Window color changes then act as a lightweight scheduler for human intervention. This is a small but high-leverage operational detail that prevents polling each tab manually.
Hard Limits and Failure Modes
The original article is explicit about what breaks.
1. Cognitive Load Ceiling
Past roughly eight active agents, quality and decision continuity degrade. The issue is not compute; it is human review bandwidth.
2. False Parallelism
Not every feature can be parallelized safely. Forcing concurrency across sequential dependencies can create merge churn and reconciliation overhead larger than the speed gain.
3. Context Window Loss
Deep planning consumes context quickly. Compaction may drop critical rationale, so checkpointing FD progress becomes mandatory overhead.
4. Permission-System Safety Gaps
The article points out practical risk in command permission policies where allow/deny logic can be bypassed through alternate command forms. Mitigation used in practice: stricter deny lists for destructive operations plus explicit behavioral rules.
5. Human Translation Bottleneck
Business context still requires manual conversion into engineering-grade FDs. The tooling accelerates execution, but product-to-spec translation remains a human-heavy step.
Why This Workflow Resonated on Hacker News
The post landed because it addresses a real pain point in 2026: coding agents are powerful, but unmanaged parallelism produces low-trust output. This system offers a middle path:
- no heavyweight orchestration platform,
- no opaque autonomous pipeline,
- just explicit design artifacts plus disciplined execution loops.
It is simultaneously lightweight and opinionated, which is exactly what many teams need right now.
Practical Adoption Checklist
If you want to trial this approach in your own repository, start with a minimal version:
- Create
docs/features/FEATURE_INDEX.mdand a single FD template. - Require every non-trivial change to reference an FD ID.
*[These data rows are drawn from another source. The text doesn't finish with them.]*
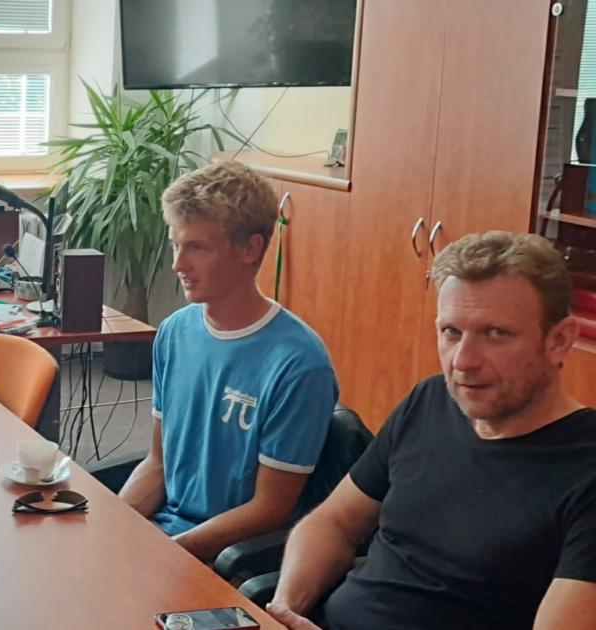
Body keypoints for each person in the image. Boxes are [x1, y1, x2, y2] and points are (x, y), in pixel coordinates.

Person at [267, 231, 596, 630]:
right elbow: (335, 522)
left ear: (559, 341)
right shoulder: (430, 401)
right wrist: (286, 609)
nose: (463, 361)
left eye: (497, 334)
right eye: (451, 332)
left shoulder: (585, 470)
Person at [118, 161, 339, 560]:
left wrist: (166, 554)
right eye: (175, 245)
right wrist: (112, 528)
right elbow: (158, 464)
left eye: (197, 248)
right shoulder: (174, 332)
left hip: (221, 558)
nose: (178, 264)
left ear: (250, 249)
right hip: (165, 538)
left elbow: (269, 510)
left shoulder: (300, 365)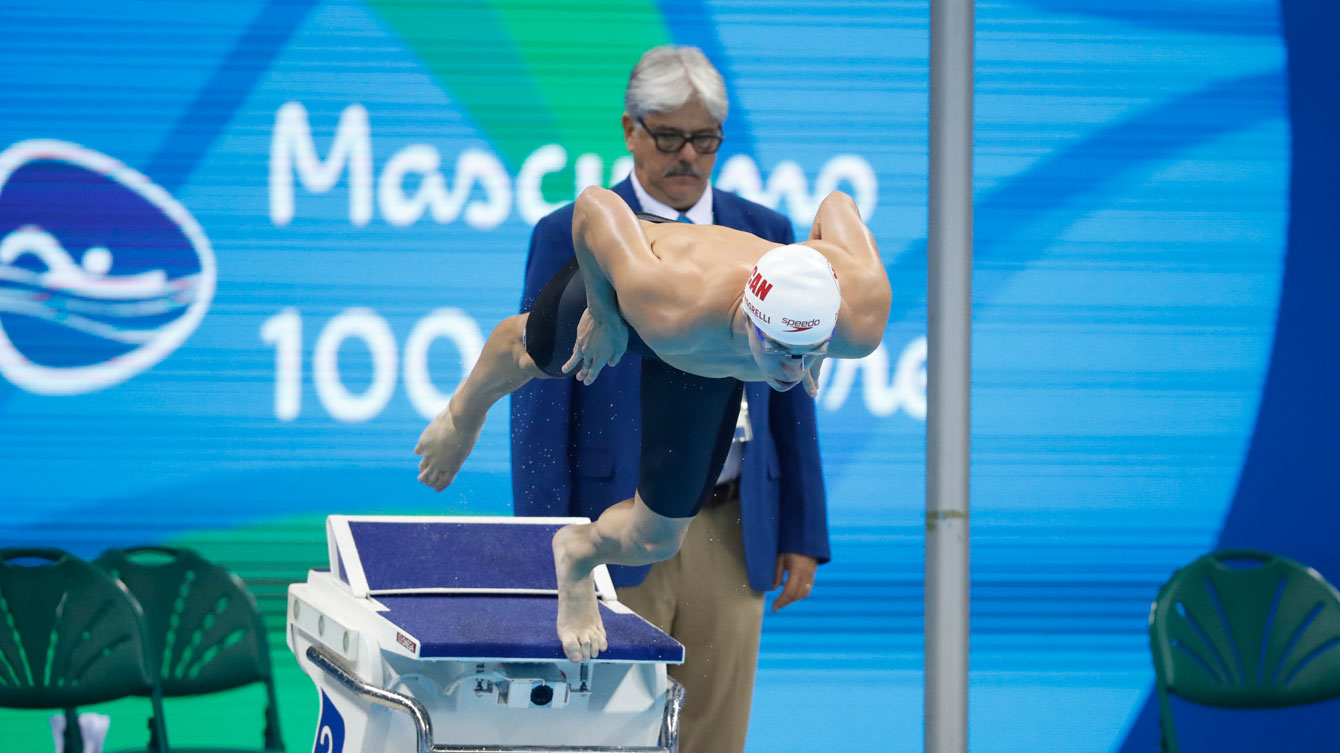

- Split sessions into Planner and Worker roles.
- Add a verification command or checklist and enforce it.
- Add idle signaling in tmux so parallel sessions remain observable.
Run this for one week before adding more automation. The discipline is more important than the tooling volume.
Closing
The key contribution of this article is not “run more agents.” It is: make decisions explicit, then parallelize execution against those decisions.
Feature Designs, lifecycle states, and tmux observability turn agent concurrency from a novelty into an operating model. Even if you never run eight sessions at once, the spec-first pattern and verification discipline are immediately transferable to any serious AI-assisted codebase.